With all due respect, your take on “most doctors’ billing” is seriously flawed.

Dinosaur–I totally agree that I left out the discussion with the patient. Hmm, I wonder what kind of slip that was? 🙂

On #2 my experience is that the insurance companies will underpay in any way they can, and that documentation is the major determinant. Sure, if you do a ‘full workup’ on a simple problem they won’t pay for a complex evaluation. But likewise, they won’t pay for a complex service if you don’t document all the required components of the history, physical and decision-making. I am glad you don’t get audited, you must have a ‘balanced’ practice. On the other hand, if you see a preponderance of complex cases, causing your evaluation code distribution to be skewed to the high side, there is a lot more risk.

Regarding support staff, I admit 7 was an anecdotal number. So I looked up a few references. The Medical Group Management Assoc. reported in 1999 a range of 4.86 to 6.2 FTEs of support staff per FTE physician, depending on how much capitation income the office received . A more recent report found a range from 4.91 to 6.02 support FTEs per physician varying by size of group . Another source indicated a benchmark between 4.0 to 6.0 for primary care physicians.
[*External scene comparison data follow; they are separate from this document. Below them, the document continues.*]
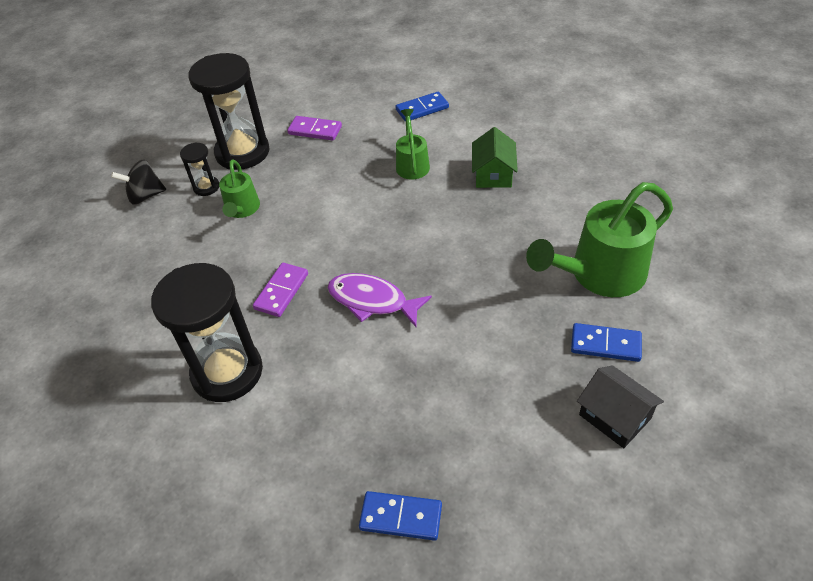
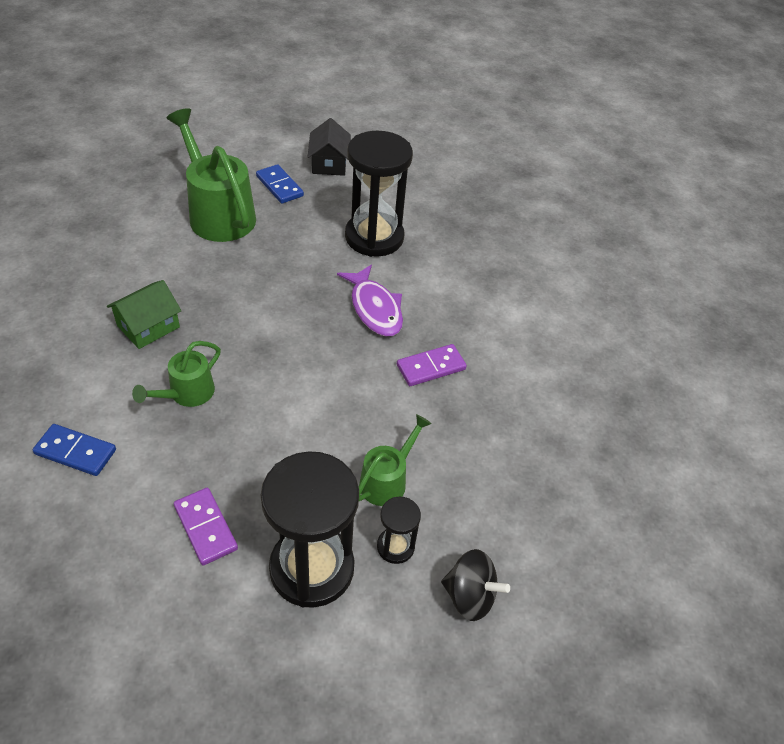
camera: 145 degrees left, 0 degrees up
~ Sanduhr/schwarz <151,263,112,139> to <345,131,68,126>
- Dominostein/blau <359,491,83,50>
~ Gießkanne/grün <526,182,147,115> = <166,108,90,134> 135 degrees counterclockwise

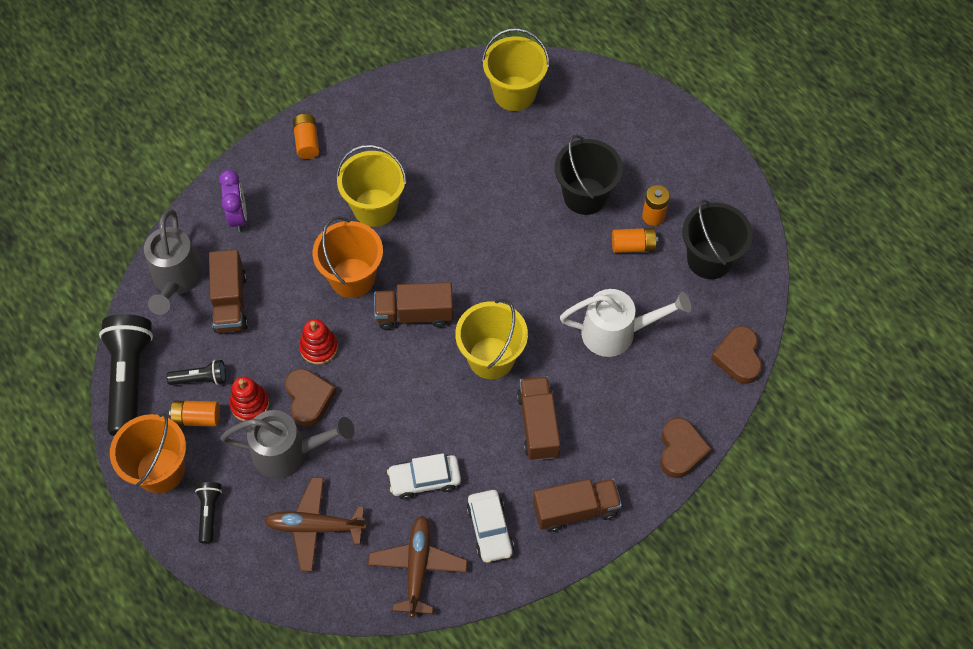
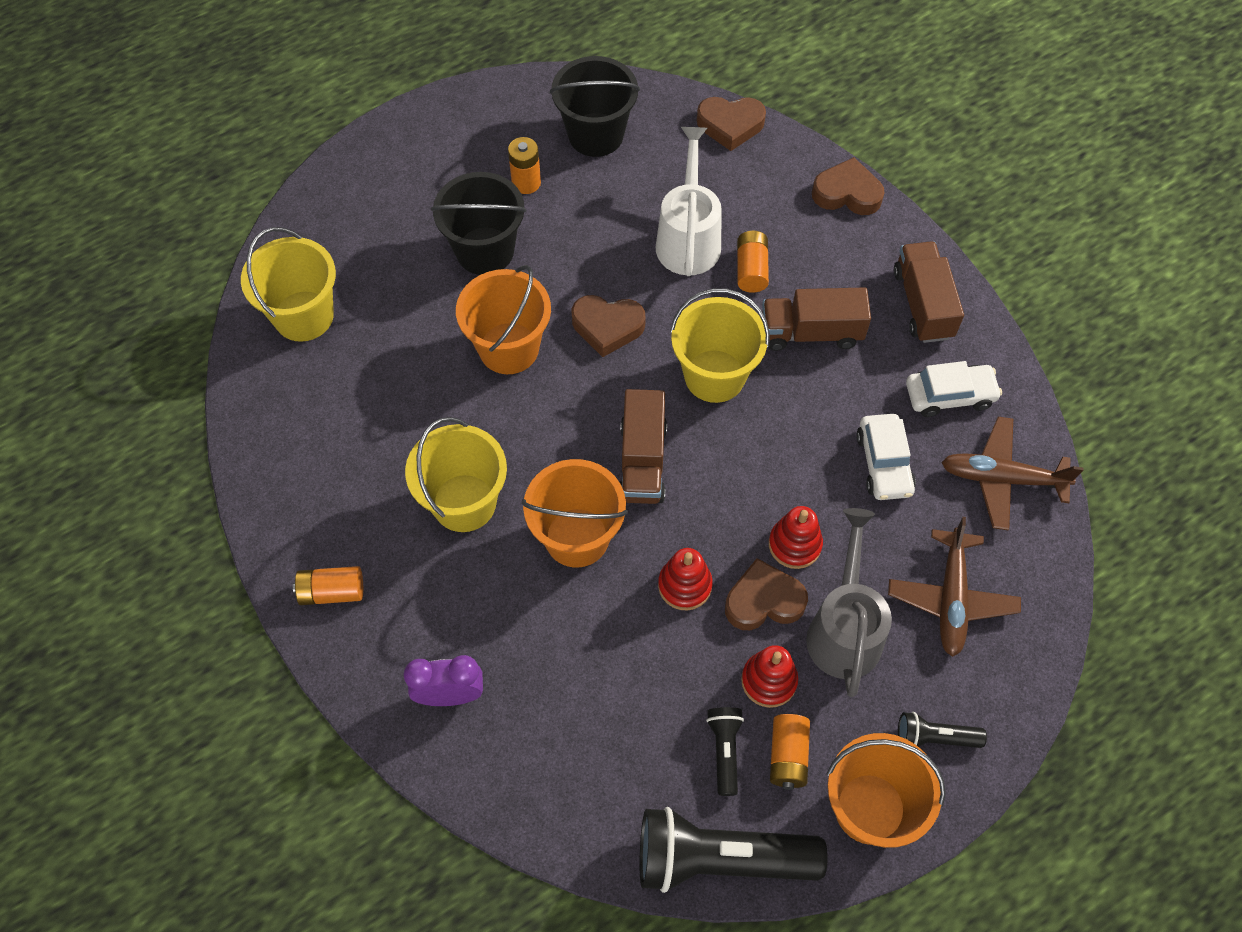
camera: 85 degrees left, 0 degrees up
- Gießkanne/grau <144,209,59,106>
- Lastwagen/braun <209,249,39,84>
~ Batterie/orange <612,228,46,25> to <737,231,32,62>
+ Eimer/orange <456,265,95,109>
+ Herz/braun <571,295,75,62>
+ Stapelspielzeug/rot <769,506,54,63>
So mea culpa, 7 is high. But I think 2.5 to 3 is low, and most practices I have been associated with are in the 6 and up range.

Regarding the $60 for a 15 minute visit, great for you! If that is the typical amount you get paid (versus what you bill) no wonder people shrug their shoulders when doctors complain. We get $30-$35, and even less for Medicaid. If I was forced to survive on E/M codes alone, I wouldn’t.